Although personality tests, at first glance, might appear as trivial and unreliable as a daily horoscope, they have become an increasingly popular way to go about delving deeper into the many underlying layers of who we are and how we relate to our family, our peers and society at large. The Myers-Briggs Type Indicator (MTIB), or Myers-Briggs personality test has become the most widely used and renowned system for categorizing personality of its type. Inspired by Carl Jung and his earlier personality theory, Katherine Briggs and her daughter, Isabel Myers, created the test in 1934. Today, the Myers Briggs personality inventory is used across the world to assess personality and it is used by corporations in the hiring process and job placement.

You may be skeptical that a unique personality can be categorized so generally and absolutely, and you’d be right. This is not something that is going to be one hundred percent accurate.
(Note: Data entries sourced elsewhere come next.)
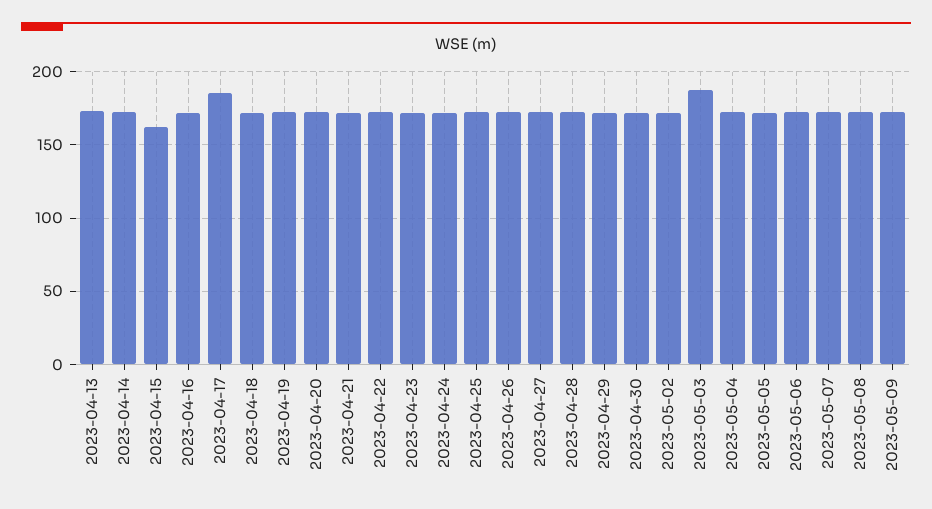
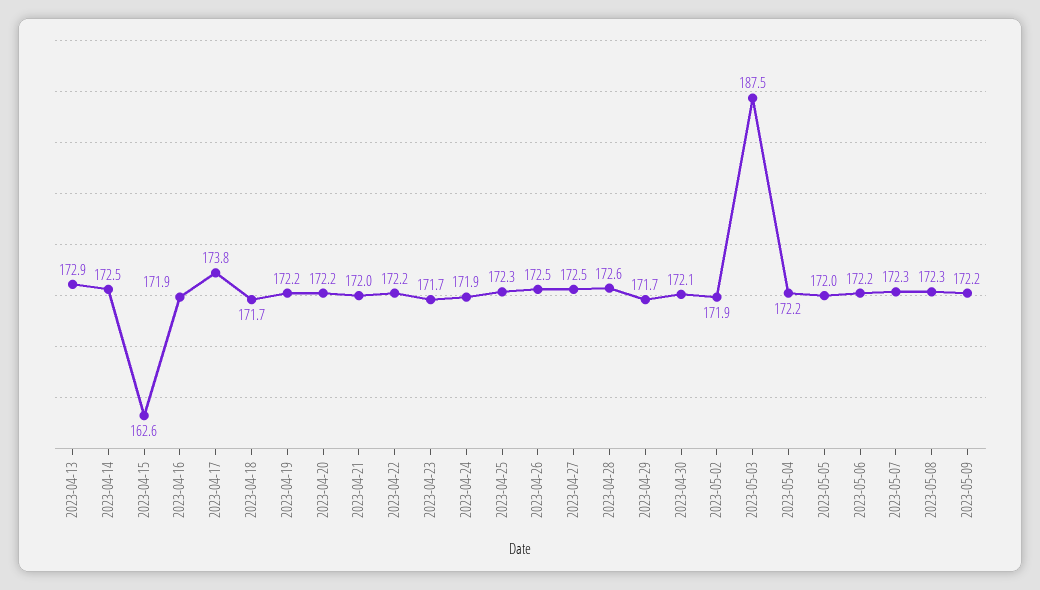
  {
    "2023-04-13": 172.9,
    "2023-04-14": 172.5,
    "2023-04-15": 162.6,
    "2023-04-16": 171.9,
-   "2023-04-17": 185,
+   "2023-04-17": 173.8,
    "2023-04-18": 171.7,
    "2023-04-19": 172.2,
    "2023-04-20": 172.2,
    "2023-04-21": 172,
    "2023-04-22": 172.2,
    "2023-04-23": 171.7,
    "2023-04-24": 171.9,
    "2023-04-25": 172.3,
    "2023-04-26": 172.5,
    "2023-04-27": 172.5,
    "2023-04-28": 172.6,
    "2023-04-29": 171.7,
    "2023-04-30": 172.1,
    "2023-05-02": 171.9,
    "2023-05-03": 187.5,
    "2023-05-04": 172.2,
    "2023-05-05": 172,
    "2023-05-06": 172.2,
    "2023-05-07": 172.3,
    "2023-05-08": 172.3,
    "2023-05-09": 172.2
  }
However, by testing for individual traits and combining them to form a portrait, the results are almost freakishly accurate.

The personalities are broken into the following four opposing traits: Extroverted versus Introverted, Sensing versus Intuition, Thinking versus Feeling and Judging versus Perceiving. The sixteen different combinations of these traits form sixteen different personality types. However, these traits are not black and white; they exist on a continuum. For example, someone can be almost equally both extraverted and introverted. People with high percentages in one trait of each of the four pairs will find their personality descriptions to be extremely accurate, however others who find themselves in the middle of opposing trait pairs may find that they identify in some way with two or more different personality descriptions.

Although it may not be completely precise, the Myers-Briggs test can help you learn more about yourself and help you better understand your friends and loved ones which can improve your relationships substantially. This enlightening breakthrough in the psychological world helps us to better understand ourselves and to utilize our natural abilities instead of struggling to work against our own very nature. When it comes to choosing a major, knowing yourself and your natural strengths is essential.